The Bottom of Your Feet: Some Common Problems
Recently, a professional business woman came complaining that after wearing her high heels all day, the ball of her foot would throb for days. After consultation, we determined that it was most likely a Morton’s neuroma. A Morton’s neuroma is a ‘pinched nerve’ classically between the third and fourth toes. This is typically a result of compression of the metatarsals or long bones of the foot as a result of wearing inappropriate or too narrow of shoes. Affected individuals usually experience burning pain between the toes, as well as intermittent sharp shooting pain to the toes. Neuromas can be treated conservatively with wider and lower heeled shoes, orthotics, anti-inflammatories, and injections. If necessary, neuromas can also be successfully treated through surgical excision.

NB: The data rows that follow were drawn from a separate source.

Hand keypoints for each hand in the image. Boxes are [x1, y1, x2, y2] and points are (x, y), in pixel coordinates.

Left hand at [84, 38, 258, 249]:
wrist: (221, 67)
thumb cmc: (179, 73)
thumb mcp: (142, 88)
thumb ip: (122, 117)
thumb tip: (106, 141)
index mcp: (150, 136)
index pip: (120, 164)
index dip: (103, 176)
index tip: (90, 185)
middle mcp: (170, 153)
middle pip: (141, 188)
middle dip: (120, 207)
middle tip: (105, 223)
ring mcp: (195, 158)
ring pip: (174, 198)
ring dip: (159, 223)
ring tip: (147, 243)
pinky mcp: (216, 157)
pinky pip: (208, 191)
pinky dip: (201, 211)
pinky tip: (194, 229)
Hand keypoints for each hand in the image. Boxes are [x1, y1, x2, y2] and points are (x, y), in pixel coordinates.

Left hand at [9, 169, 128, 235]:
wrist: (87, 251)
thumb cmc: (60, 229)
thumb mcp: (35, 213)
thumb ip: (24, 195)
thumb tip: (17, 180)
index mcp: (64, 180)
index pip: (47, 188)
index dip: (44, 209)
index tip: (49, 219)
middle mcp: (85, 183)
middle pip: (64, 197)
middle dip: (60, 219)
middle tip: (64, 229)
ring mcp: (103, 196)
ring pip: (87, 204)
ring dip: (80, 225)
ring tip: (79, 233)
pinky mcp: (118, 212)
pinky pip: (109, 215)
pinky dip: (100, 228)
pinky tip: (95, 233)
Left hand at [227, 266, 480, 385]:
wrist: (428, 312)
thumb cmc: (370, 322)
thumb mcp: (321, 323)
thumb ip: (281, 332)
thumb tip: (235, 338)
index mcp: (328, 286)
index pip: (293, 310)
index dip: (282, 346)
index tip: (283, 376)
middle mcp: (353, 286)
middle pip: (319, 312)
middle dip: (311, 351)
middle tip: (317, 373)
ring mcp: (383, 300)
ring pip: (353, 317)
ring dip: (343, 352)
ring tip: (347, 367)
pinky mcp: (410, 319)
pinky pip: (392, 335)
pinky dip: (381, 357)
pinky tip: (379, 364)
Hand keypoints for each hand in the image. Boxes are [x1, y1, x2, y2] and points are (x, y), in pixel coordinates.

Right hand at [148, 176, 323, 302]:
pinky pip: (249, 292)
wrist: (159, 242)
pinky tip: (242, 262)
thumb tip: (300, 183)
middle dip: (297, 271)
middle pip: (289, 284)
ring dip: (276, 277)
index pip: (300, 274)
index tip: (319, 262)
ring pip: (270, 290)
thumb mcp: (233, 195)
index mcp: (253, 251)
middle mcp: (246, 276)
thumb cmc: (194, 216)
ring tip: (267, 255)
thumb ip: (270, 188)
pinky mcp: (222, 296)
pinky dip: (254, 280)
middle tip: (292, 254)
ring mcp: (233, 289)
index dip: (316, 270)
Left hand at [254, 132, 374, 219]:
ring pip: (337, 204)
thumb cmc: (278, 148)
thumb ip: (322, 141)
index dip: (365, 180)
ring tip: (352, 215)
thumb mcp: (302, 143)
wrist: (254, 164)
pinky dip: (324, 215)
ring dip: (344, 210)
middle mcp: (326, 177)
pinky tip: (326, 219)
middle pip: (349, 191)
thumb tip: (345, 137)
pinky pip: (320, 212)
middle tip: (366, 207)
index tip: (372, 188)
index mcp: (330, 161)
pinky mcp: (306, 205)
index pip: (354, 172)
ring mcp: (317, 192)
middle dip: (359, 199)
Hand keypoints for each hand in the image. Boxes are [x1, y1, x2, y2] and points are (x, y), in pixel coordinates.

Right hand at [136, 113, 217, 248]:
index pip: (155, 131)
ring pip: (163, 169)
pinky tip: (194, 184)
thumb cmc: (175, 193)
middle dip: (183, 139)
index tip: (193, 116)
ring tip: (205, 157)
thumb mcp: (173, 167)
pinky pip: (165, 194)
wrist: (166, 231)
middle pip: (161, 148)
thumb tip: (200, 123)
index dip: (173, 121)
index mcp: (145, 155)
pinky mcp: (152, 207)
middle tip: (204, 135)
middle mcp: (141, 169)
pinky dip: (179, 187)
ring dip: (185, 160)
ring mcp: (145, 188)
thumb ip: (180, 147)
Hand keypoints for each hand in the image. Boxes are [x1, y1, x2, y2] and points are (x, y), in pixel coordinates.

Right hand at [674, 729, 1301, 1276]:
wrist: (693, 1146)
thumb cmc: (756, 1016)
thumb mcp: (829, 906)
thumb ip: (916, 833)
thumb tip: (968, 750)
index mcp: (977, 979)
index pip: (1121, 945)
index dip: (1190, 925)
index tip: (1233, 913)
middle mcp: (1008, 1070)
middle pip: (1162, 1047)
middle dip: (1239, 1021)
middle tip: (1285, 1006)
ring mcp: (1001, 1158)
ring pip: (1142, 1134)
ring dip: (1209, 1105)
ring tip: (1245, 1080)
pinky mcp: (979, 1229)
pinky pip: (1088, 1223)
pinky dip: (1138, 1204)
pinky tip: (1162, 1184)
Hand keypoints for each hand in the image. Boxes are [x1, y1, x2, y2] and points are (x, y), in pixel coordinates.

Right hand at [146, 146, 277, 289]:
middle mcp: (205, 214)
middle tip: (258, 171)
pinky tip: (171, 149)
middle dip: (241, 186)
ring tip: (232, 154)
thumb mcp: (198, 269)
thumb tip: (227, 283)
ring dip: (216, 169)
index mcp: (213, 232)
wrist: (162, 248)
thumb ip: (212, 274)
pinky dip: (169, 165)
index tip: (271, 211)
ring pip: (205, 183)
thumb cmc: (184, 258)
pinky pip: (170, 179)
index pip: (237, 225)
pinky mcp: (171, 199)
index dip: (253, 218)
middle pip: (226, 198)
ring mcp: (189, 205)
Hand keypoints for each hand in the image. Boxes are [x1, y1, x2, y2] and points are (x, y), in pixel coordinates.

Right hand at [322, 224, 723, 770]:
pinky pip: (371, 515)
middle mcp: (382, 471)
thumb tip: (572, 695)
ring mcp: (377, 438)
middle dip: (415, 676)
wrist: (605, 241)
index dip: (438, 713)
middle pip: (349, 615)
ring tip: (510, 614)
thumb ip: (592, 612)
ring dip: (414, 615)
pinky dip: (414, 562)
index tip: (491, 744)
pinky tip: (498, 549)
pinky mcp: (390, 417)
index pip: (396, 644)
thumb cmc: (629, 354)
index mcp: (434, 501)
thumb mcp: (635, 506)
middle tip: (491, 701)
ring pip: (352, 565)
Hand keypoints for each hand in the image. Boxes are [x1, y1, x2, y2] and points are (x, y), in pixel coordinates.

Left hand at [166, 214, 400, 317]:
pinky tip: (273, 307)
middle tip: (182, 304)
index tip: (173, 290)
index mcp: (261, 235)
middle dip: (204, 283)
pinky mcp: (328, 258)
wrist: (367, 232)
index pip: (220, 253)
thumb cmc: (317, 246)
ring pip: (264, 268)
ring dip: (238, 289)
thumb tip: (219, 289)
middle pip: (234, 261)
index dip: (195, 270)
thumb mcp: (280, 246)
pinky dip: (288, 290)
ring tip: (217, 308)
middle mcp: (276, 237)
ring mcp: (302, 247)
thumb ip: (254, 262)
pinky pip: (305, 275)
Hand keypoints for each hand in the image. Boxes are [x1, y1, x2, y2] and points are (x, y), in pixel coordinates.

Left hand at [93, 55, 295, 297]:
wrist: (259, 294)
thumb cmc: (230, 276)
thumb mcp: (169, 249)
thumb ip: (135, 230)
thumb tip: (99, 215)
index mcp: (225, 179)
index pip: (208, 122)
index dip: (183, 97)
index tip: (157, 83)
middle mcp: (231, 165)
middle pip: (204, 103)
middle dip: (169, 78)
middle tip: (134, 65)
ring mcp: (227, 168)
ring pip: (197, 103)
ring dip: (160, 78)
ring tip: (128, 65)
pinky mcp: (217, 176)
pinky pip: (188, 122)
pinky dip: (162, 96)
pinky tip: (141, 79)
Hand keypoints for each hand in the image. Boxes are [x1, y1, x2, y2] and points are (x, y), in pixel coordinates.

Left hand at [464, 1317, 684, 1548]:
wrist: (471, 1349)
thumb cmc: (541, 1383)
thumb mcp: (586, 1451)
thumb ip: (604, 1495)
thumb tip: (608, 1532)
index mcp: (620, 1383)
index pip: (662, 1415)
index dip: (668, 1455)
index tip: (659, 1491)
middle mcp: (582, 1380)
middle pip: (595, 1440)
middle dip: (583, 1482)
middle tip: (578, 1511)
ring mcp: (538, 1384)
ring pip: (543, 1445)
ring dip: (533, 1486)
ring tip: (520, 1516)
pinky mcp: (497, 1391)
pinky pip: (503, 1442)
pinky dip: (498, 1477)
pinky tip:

Another patient came in and said, “Should I be concerned with a dark mole on the bottom of my foot? I noticed it a few months ago.” Any changing or new pigmented lesion on the foot or body should be evaluated. Among other factors, evaluation is based on the ABCD method. ‘A’ is for asymmetry, meaning one half the mole should match the other half. ‘B’ is for borders, which should be smooth and not poorly defined. ‘C’ is for color, which should be consistent throughout the mole. Finally, ‘D’ is for diameter or size, which should be smaller than 6 mm or roughly the size of a pencil eraser. Any new or changing mole or any mole that exhibits any of these characteristics should be checked.